In this picture Margaret looks rather doll-like. We can see little of her character beyond her beautiful but stiff dress, and the many props – songbook, parrot and instruments – which surround her. However, appearances do not tell the whole story! Margaret had a strong personality, considerable intellect, and an interesting later history. Her grandfather, William Paston, who probably commissioned this painting, left her £4000 in his will as a dowry. This was a vast sum for the time. At a period when most girls’ marriages were arranged entirely by their parents, this financial independence allowed Margaret to do something very unusual indeed: to choose her own husband. She chose a high-ranking Venetian diplomat, Girolamo Alberti di Conti. Her parents, Robert and Rebecca Paston, disapproved: Girolamo was an Italian Catholic, and they wanted an English nobleman for their daughter, the kind of man who would elevate the family’s social status. But Margaret married Girolamo in London in 1673, leaving England for good in 1675. Her parents seem never truly to have forgiven her, nor to have seen her again.

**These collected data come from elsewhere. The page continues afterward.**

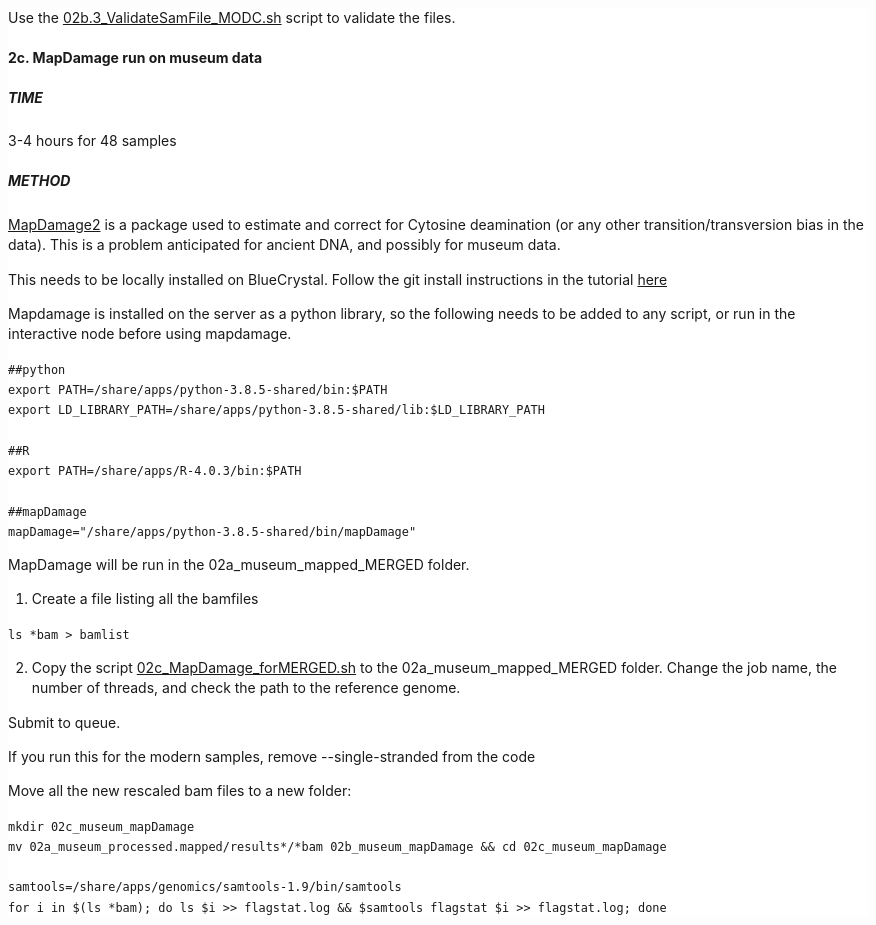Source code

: Use the [02b.3_ValidateSamFile_MODC.sh](https://github.com/alexjvr1/VelocityUCL/blob/main/Scripts/02b.3_ValidateSamFile_MODC.sh) script to validate the files. 





#### 2c. MapDamage run on museum data

##### *TIME*

3-4 hours for 48 samples

##### *METHOD*

[MapDamage2](https://www.ncbi.nlm.nih.gov/pmc/articles/PMC3694634/) is a package used to estimate and correct for Cytosine deamination (or any other transition/transversion bias in the data). This is a problem anticipated for ancient DNA, and possibly for museum data.

This needs to be locally installed on BlueCrystal. Follow the git install instructions in the tutorial [here](https://ginolhac.github.io/mapDamage/)


Mapdamage is installed on the server as a python library, so the following needs to be added to any script, or run in the interactive node before using mapdamage. 
```
##python
export PATH=/share/apps/python-3.8.5-shared/bin:$PATH
export LD_LIBRARY_PATH=/share/apps/python-3.8.5-shared/lib:$LD_LIBRARY_PATH

##R
export PATH=/share/apps/R-4.0.3/bin:$PATH

##mapDamage
mapDamage="/share/apps/python-3.8.5-shared/bin/mapDamage"

```



MapDamage will be run in the 02a_museum_mapped_MERGED folder. 

1. Create a file listing all the bamfiles
```
ls *bam > bamlist
```

2. Copy the script [02c_MapDamage_forMERGED.sh](https://github.com/alexjvr1/VelocityUCL/blob/main/Scripts/02c_MapDamage_forMERGED.sh) to the 02a_museum_mapped_MERGED folder. Change the job name, the number of threads, and check the path to the reference genome.

Submit to queue.


If you run this for the modern samples, remove --single-stranded from the code


Move all the new rescaled bam files to a new folder: 
```
mkdir 02c_museum_mapDamage
mv 02a_museum_processed.mapped/results*/*bam 02b_museum_mapDamage && cd 02c_museum_mapDamage

samtools=/share/apps/genomics/samtools-1.9/bin/samtools
for i in $(ls *bam); do ls $i >> flagstat.log && $samtools flagstat $i >> flagstat.log; done
```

In 2018, Michael Hunter, Emeritus Professor of History at London University, discovered a document in the Wellcome Library. It was a notebook written in Italian by Margaret in the 1680s, listing numerous pharmacological and alchemical recipes. Robert Paston was a keen alchemist, who had his own laboratory, but from the notebook it becomes clear that Margaret maintained her own alchemical workshop in Venice. Robert is mentioned in her book, along with his various scientific experiments undertaken at ‘casa Paston’, which must mean Oxnead Hall. Since Margaret left Norfolk aged only twenty-one and had almost no later contact, one can only conclude that she had assisted her father in his laboratory, and was thus involved with science herself from a young age.
Further research is needed to learn more about Margaret’s life in Venice, but this fascinating discovery adds greatly to our knowledge. Few seventeenth century women would have done what Margaret did, or have had the opportunity. (We should also remember that a woman not from the upper classes who practised alchemy and medicine at this date was more likely to be accused of witchcraft than anything else, but that’s another story!) Nonetheless, in Women’s History Month, it does make us think about just how much we do not know about the women of the past. The further back we go in time, the less information we are likely to have beyond formal, posed portraits. Evidence on a par with Margaret’s notebook is very rare, but now that we have it, it adds hugely to our understanding of this one woman, bringing her to life across four centuries.